Recent studies, however, have called into question the effectiveness of amyloid imaging for assessing the disease, finding large amounts of the clumped-together peptides in healthy, non-demented individuals. In addition, the removal of amyloid from brains of Alzheimer’s patients was found in clinical trials to cause no change in or worsen cognitive performance.
The study consisted of 63 individuals, 19 of whom were clinically diagnosed with Alzheimer’s, 23 with MCI, and 21 who were healthy. Each underwent an FDG- and florbetapir-PET scan, before completing a Mini Mental Status Examination, a diagnostic exam for detecting and assessing the severity of cognitive impairment. Researchers then used a novel "global quantification approach" to generate data from five different brain regions and align it with MMSE scores.

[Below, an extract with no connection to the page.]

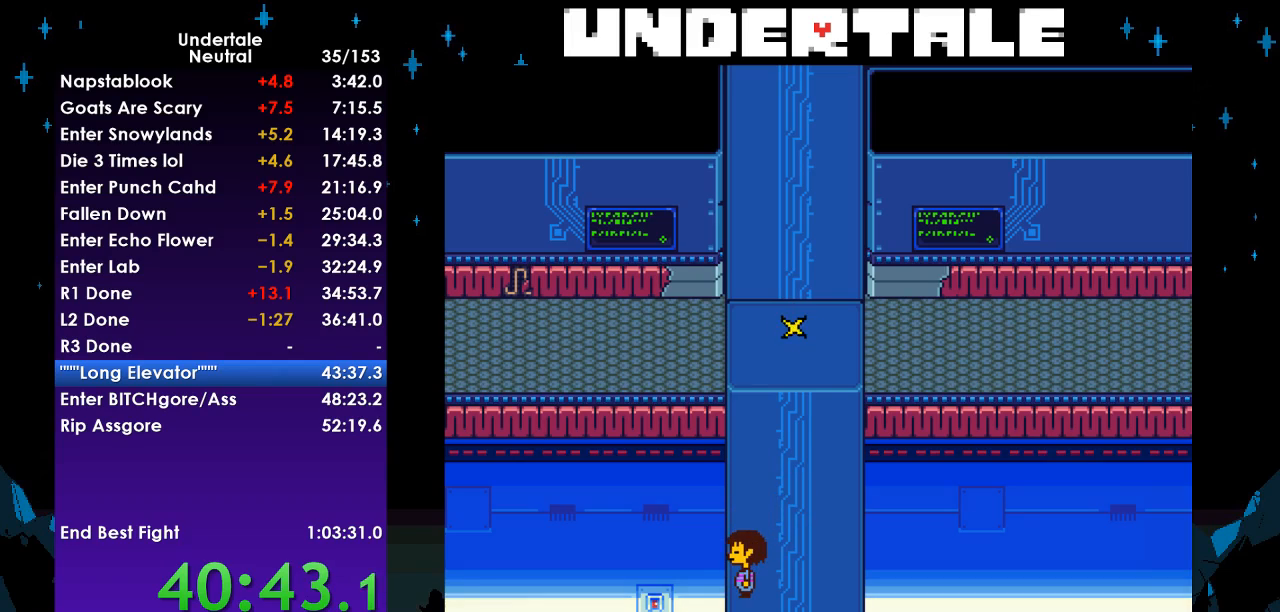
{"keys": ["left"], "events": [[267, "c", "down"], [367, "c", "up"], [400, "z", "down"], [500, "z", "up"]]}
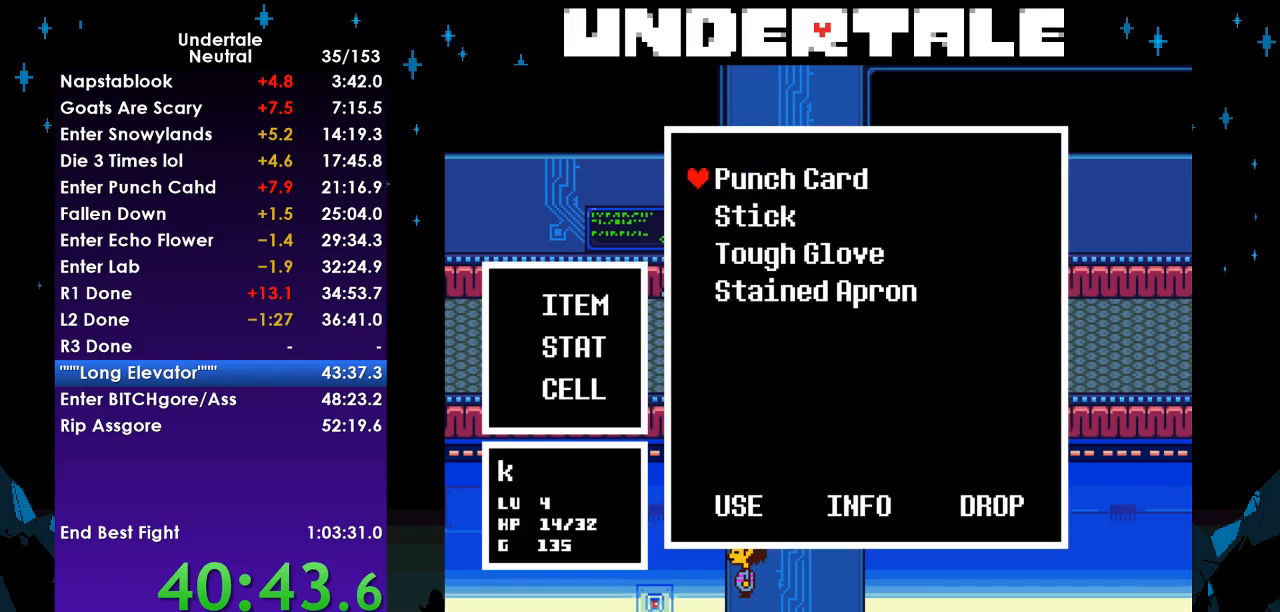
{"keys": ["z"], "events": [[67, "z", "down"], [133, "down", "down"], [133, "z", "up"], [200, "z", "down"], [233, "z", "up"], [333, "z", "down"], [367, "z", "up"], [467, "down", "up"], [467, "left", "up"], [467, "z", "down"]]}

The team found that while both were able to effectively distinguish dementia patients from healthy ones, correlations between low cognitive performance and high levels of amyloid were significantly weaker than that of FDG and low cognitive performance for all groups, thereby suggesting that FDG-PET is more sensitive in its ability to detect cognitive decline.
"Amyloid imaging has a value in diagnosing or ruling out Alzheimer's disease, but it's a bit like all or nothing. Our study shows that it can reveal disease, but you wouldn't be able to differentiate between someone who had very mild or very severe symptoms," said co-principal investigator Andrew Newberg, a professor of Radiology at Thomas Jefferson University, adding that the findings have important implications for clinical research.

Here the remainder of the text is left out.